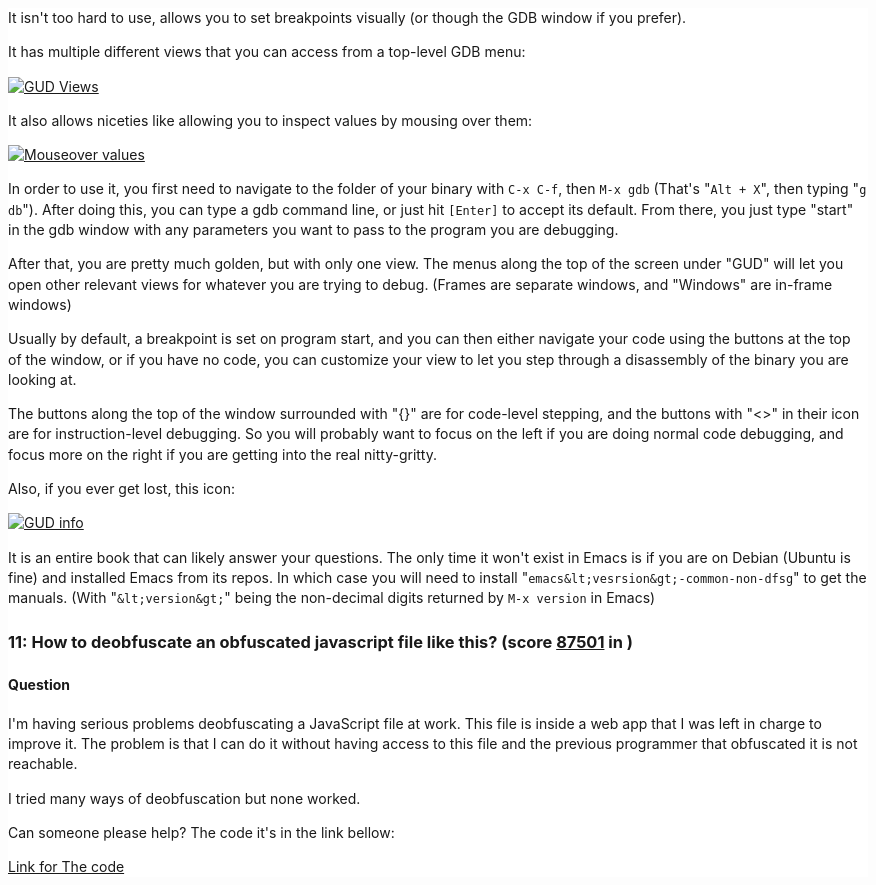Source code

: It isn't too hard to use, allows you to set breakpoints visually (or though the GDB window if you prefer).  

It has multiple different views that you can access from a top-level GDB menu:  

<a href="https://i.stack.imgur.com/3XAik.png" rel="noreferrer"><img src="https://i.stack.imgur.com/3XAik.png" alt="GUD Views"></a>  

It also allows niceties like allowing you to inspect values by mousing over them:  

<a href="https://i.stack.imgur.com/mVjj0.png" rel="noreferrer"><img src="https://i.stack.imgur.com/mVjj0.png" alt="Mouseover values"></a>  

In order to use it, you first need to navigate to the folder of your binary with `C-x C-f`, then `M-x gdb` (That's "`Alt + X`", then typing "`gdb`"). After doing this, you can type a gdb command line, or just hit `[Enter]` to accept its default. From there, you just type "start" in the gdb window with any parameters you want to pass to the program you are debugging.  

After that, you are pretty much golden, but with only one view. The menus along the top of the screen under "GUD" will let you open other relevant views for whatever you are trying to debug. (Frames are separate windows, and "Windows" are in-frame windows)  

Usually by default, a breakpoint is set on program start, and you can then either navigate your code using the buttons at the top of the window, or if you have no code, you can customize your view to let you step through a disassembly of the binary you are looking at.  

The buttons along the top of the window surrounded with "{}" are for code-level stepping, and the buttons with "&lt;>" in their icon are for instruction-level debugging. So you will probably want to focus on the left if you are doing normal code debugging, and focus more on the right if you are getting into the real nitty-gritty.  

Also, if you ever get lost, this icon:  

<a href="https://i.stack.imgur.com/GxNUS.png" rel="noreferrer"><img src="https://i.stack.imgur.com/GxNUS.png" alt="GUD info"></a>  

It is an entire book that can likely answer your questions. The only time it won't exist in Emacs is if you are on Debian (Ubuntu is fine) and installed Emacs from its repos. In which case you will need to install "`emacs&lt;vesrsion&gt;-common-non-dfsg`" to get the manuals. (With "`&lt;version&gt;`" being the non-decimal digits returned by `M-x version` in Emacs)  

</b> </em> </i> </small> </strong> </sub> </sup>

### 11: How to deobfuscate an obfuscated javascript file like this? (score [87501](https://stackoverflow.com/q/4561) in )

#### Question
I'm having serious problems deobfuscating a JavaScript file at work. This file is inside a web app that I was left in charge to improve it. The problem is that I can do it without having access to this file and the previous programmer that obfuscated it is not reachable.  

I tried many ways of deobfuscation but none worked.  

<p>Can someone please help?
The code it's in the link bellow:</p>

<a href="http://pastebin.com/4tEiJGLU" rel="noreferrer">Link for The code</a>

▸ **WHAT THE TASK ASKS**: Your reply should hold every line above exactly as written and none of the pictures.

▸ **OUTPUT OF THE TASK**:
Source code

: It isn't too hard to use, allows you to set breakpoints visually (or though the GDB window if you prefer).  

It has multiple different views that you can access from a top-level GDB menu:  

<a href="https://i.stack.imgur.com/3XAik.png" rel="noreferrer"><img src="https://i.stack.imgur.com/3XAik.png" alt="GUD Views"></a>  

It also allows niceties like allowing you to inspect values by mousing over them:  

<a href="https://i.stack.imgur.com/mVjj0.png" rel="noreferrer"><img src="https://i.stack.imgur.com/mVjj0.png" alt="Mouseover values"></a>  

In order to use it, you first need to navigate to the folder of your binary with `C-x C-f`, then `M-x gdb` (That's "`Alt + X`", then typing "`gdb`"). After doing this, you can type a gdb command line, or just hit `[Enter]` to accept its default. From there, you just type "start" in the gdb window with any parameters you want to pass to the program you are debugging.  

After that, you are pretty much golden, but with only one view. The menus along the top of the screen under "GUD" will let you open other relevant views for whatever you are trying to debug. (Frames are separate windows, and "Windows" are in-frame windows)  

Usually by default, a breakpoint is set on program start, and you can then either navigate your code using the buttons at the top of the window, or if you have no code, you can customize your view to let you step through a disassembly of the binary you are looking at.  

The buttons along the top of the window surrounded with "{}" are for code-level stepping, and the buttons with "&lt;>" in their icon are for instruction-level debugging. So you will probably want to focus on the left if you are doing normal code debugging, and focus more on the right if you are getting into the real nitty-gritty.  

Also, if you ever get lost, this icon:  

<a href="https://i.stack.imgur.com/GxNUS.png" rel="noreferrer"><img src="https://i.stack.imgur.com/GxNUS.png" alt="GUD info"></a>  

It is an entire book that can likely answer your questions. The only time it won't exist in Emacs is if you are on Debian (Ubuntu is fine) and installed Emacs from its repos. In which case you will need to install "`emacs&lt;vesrsion&gt;-common-non-dfsg`" to get the manuals. (With "`&lt;version&gt;`" being the non-decimal digits returned by `M-x version` in Emacs)  

</b> </em> </i> </small> </strong> </sub> </sup>

### 11: How to deobfuscate an obfuscated javascript file like this? (score [87501](https://stackoverflow.com/q/4561) in )

#### Question
I'm having serious problems deobfuscating a JavaScript file at work. This file is inside a web app that I was left in charge to improve it. The problem is that I can do it without having access to this file and the previous programmer that obfuscated it is not reachable.  

I tried many ways of deobfuscation but none worked.  

<p>Can someone please help?
The code it's in the link bellow:</p>

<a href="http://pastebin.com/4tEiJGLU" rel="noreferrer">Link for The code</a>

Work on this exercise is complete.